«Последние новости». 1936–1940 (Адамович) - страница 210

Правда, Гумилев был тираном. В этом была и дурная, и хорошая сторона. Его тиранию испытала на себе Анна Ахматова, довольно скоро освободившаяся. Едва ли, однако, Ахматова стала бы тем, что она есть, не пройди она гумилевской школы, требовательной и придирчивой донельзя. Освободился и стал самостоятельным мастером и Георгий Иванов. Уверен, однако, что и он с благодарностью вспомнит имя того, кого целый ряд поэтов его поколения должен признать своим учителем. «В начале жизни школу помню я…». Пушкинская строка тут сама собой приходит на ум.
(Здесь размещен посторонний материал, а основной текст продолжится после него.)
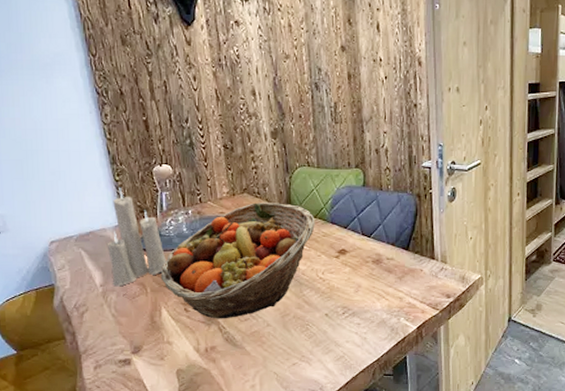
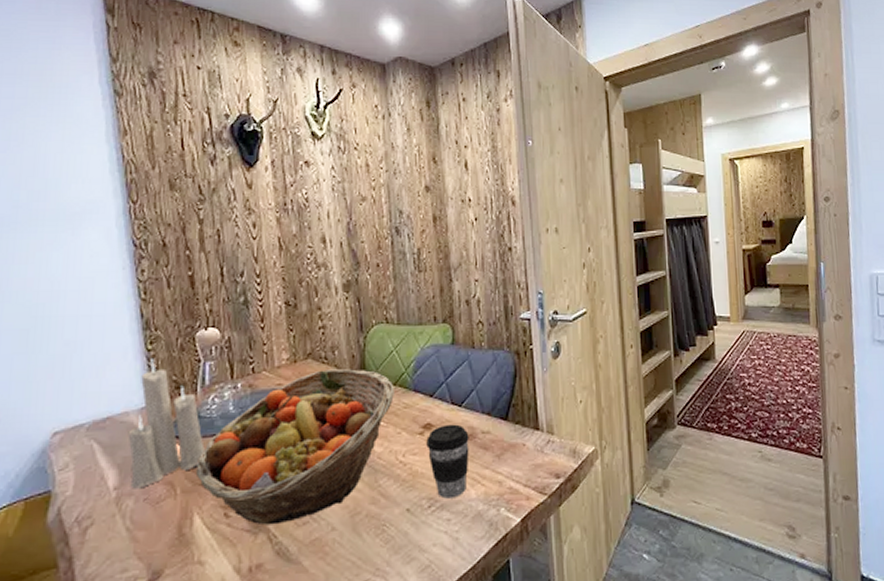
coffee cup: none [341,251,376,308] -> present [426,424,469,499]

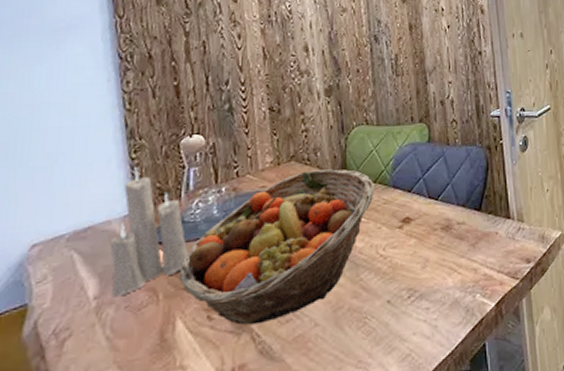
coffee cup: present [426,424,469,499] -> none [405,217,446,289]

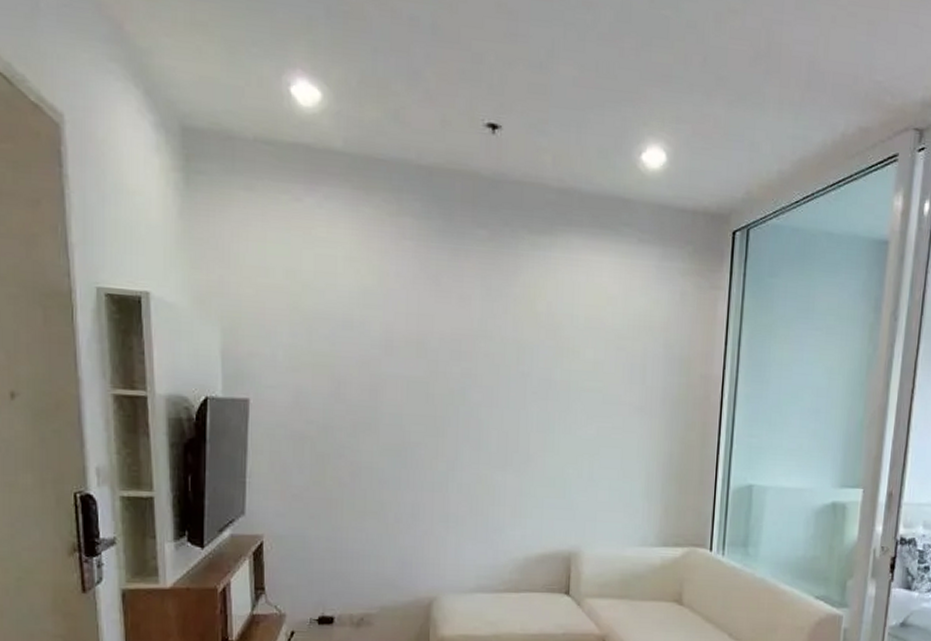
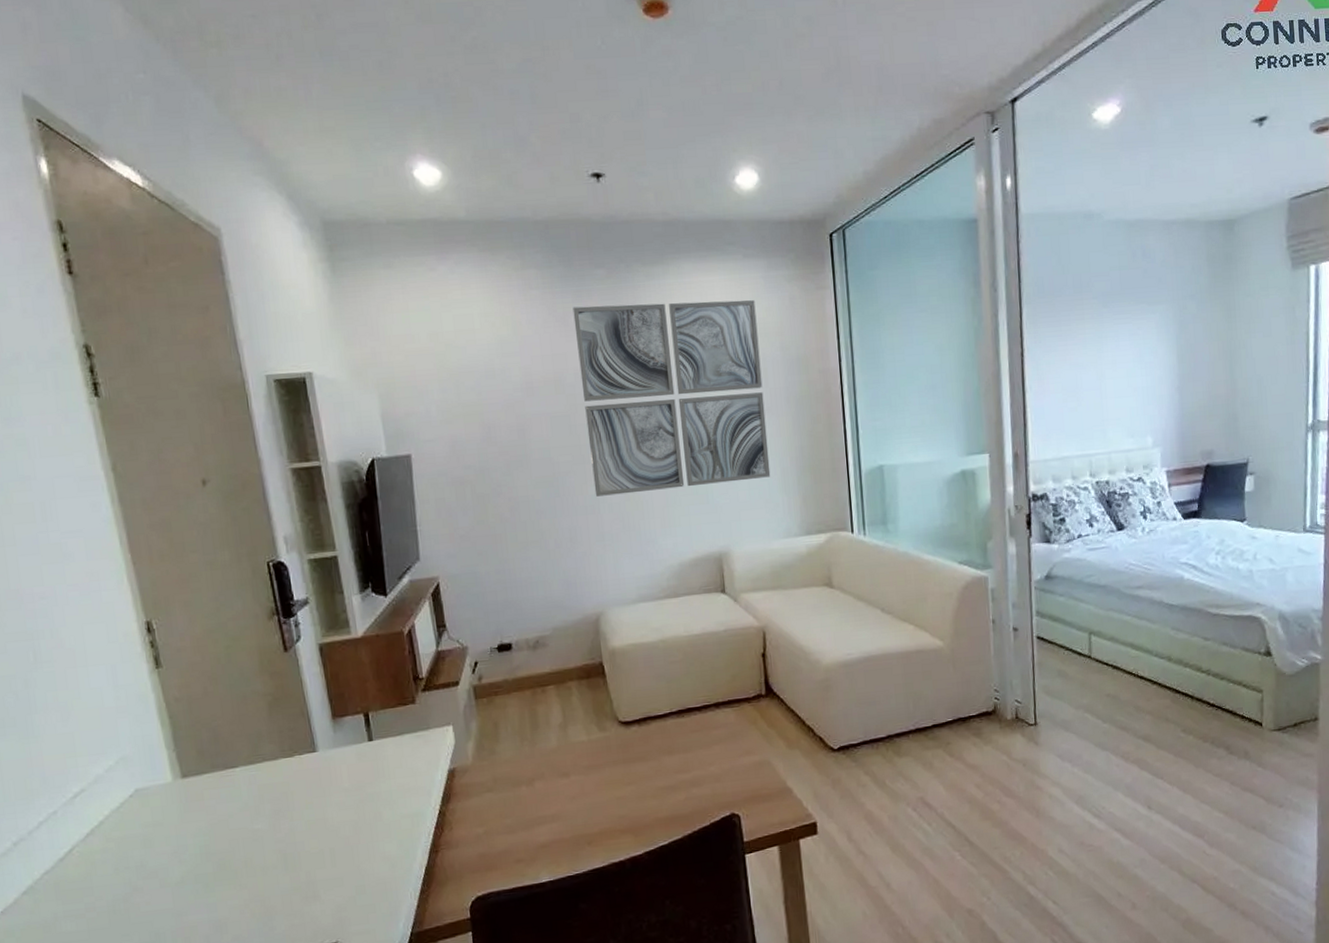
wall art: none [445,266,644,480] -> present [572,300,771,497]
В «Отплытии на остров Цитеру» стихи расположены в обратном хронологическом порядке: последние стихи — в начале, ранние — во второй половине книги. От былой «акмеистической» ясности и вещественности образов не осталось сейчас и следа. Сейчас Георгий Иванов весь во власти музыки, которой как будто не доверял, которой опасался прежде.
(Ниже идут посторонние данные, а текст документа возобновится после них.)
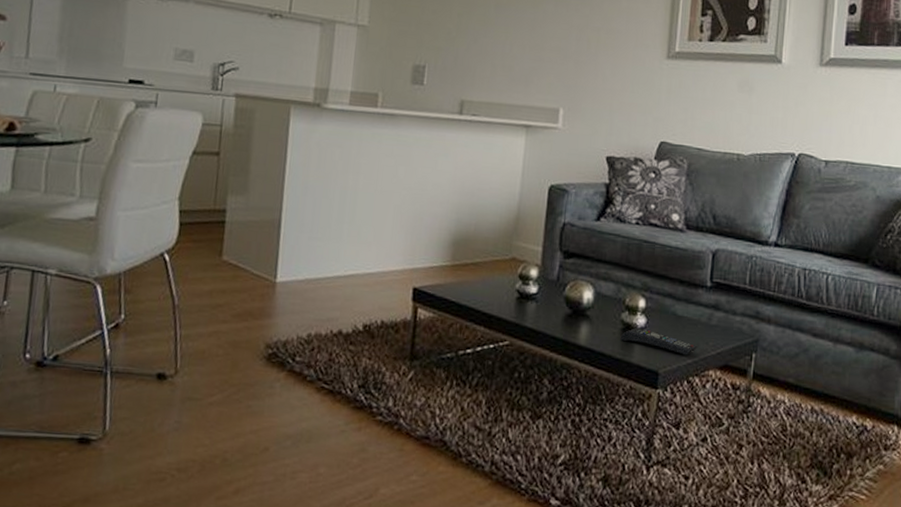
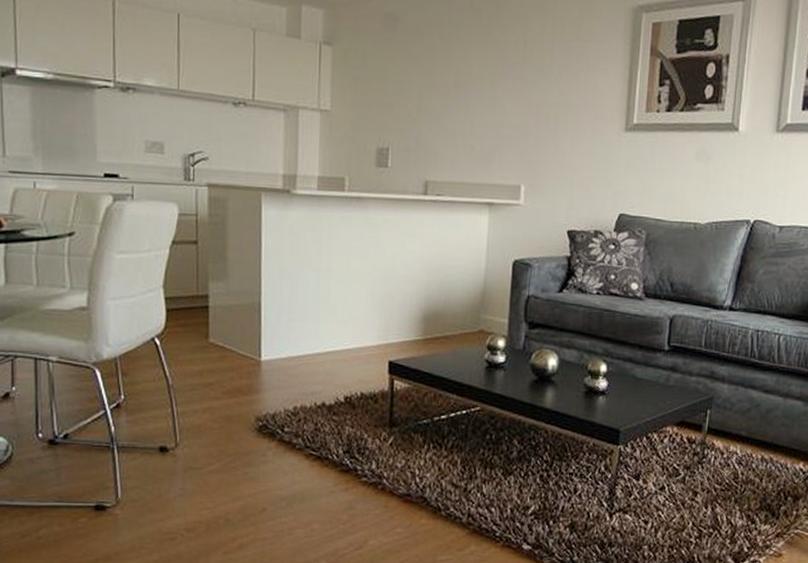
remote control: present [620,327,697,355] -> none [583,390,656,414]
Есть два вида поэзии, — отличных не столько формально, сколько по внутреннему складу и строю. Первый — героичен, второй — уступчив, первый — зовет, требует, побуждает, второй — убаюкивает и утешает. Первый — внушен верой в осмысленность дела на земле, второй — есть результат безнадежности, скептицизма, страха, жалости, тревоги. И в той и в другой области одинаково возможно истинное творчество, как одинаково возможна и фальсификация его. Георгий Иванов, в сущности, проделал путь от фальсифицированной, навязанной ему рассудочности ранних своих стихов к неподдельной, свободной, «безнадежной» сладости и певучести последних. Остров, к которому пристал он в юности, показался ему скучен, и сейчас он ищет «Цитеры» другой, похожей на райское видение, с небом, какого нет у нас, с рощами, цветами, птицами, которые могут только присниться… Не знаю в современной поэзии других стихов, которые так были бы похожи на сон, как стихи Георгия Иванова. Убедительность их ритма настолько гипнотична, что, пока читаешь, — все кажется понятным: а между тем построены они именно как попытка преодоления логики, задуманы как мелодия, а не как рассказ. Поэт ничего реального не обещает тому, кто слушает его, — так как ничего реального не существует для него самого. Но никто не умеет расцветить окружающую, обступившую его тьму такими красками и лучше скрыть «черную дыру» впереди. Есть глубокая грусть и что-то женственно-неверное в стихах Георгия Иванова. К чему, куда, о чем все эти лебеди, веера, озера, соловьи и звезды? Лучше об этом не думать. Поэт и не дает времени думать об этом. Он не отпускает читателя, он очаровывает его, — не в том разжиженном смысле, который придается обыкновенно слову «очаровательный», но как волшебник из сказки для взрослых.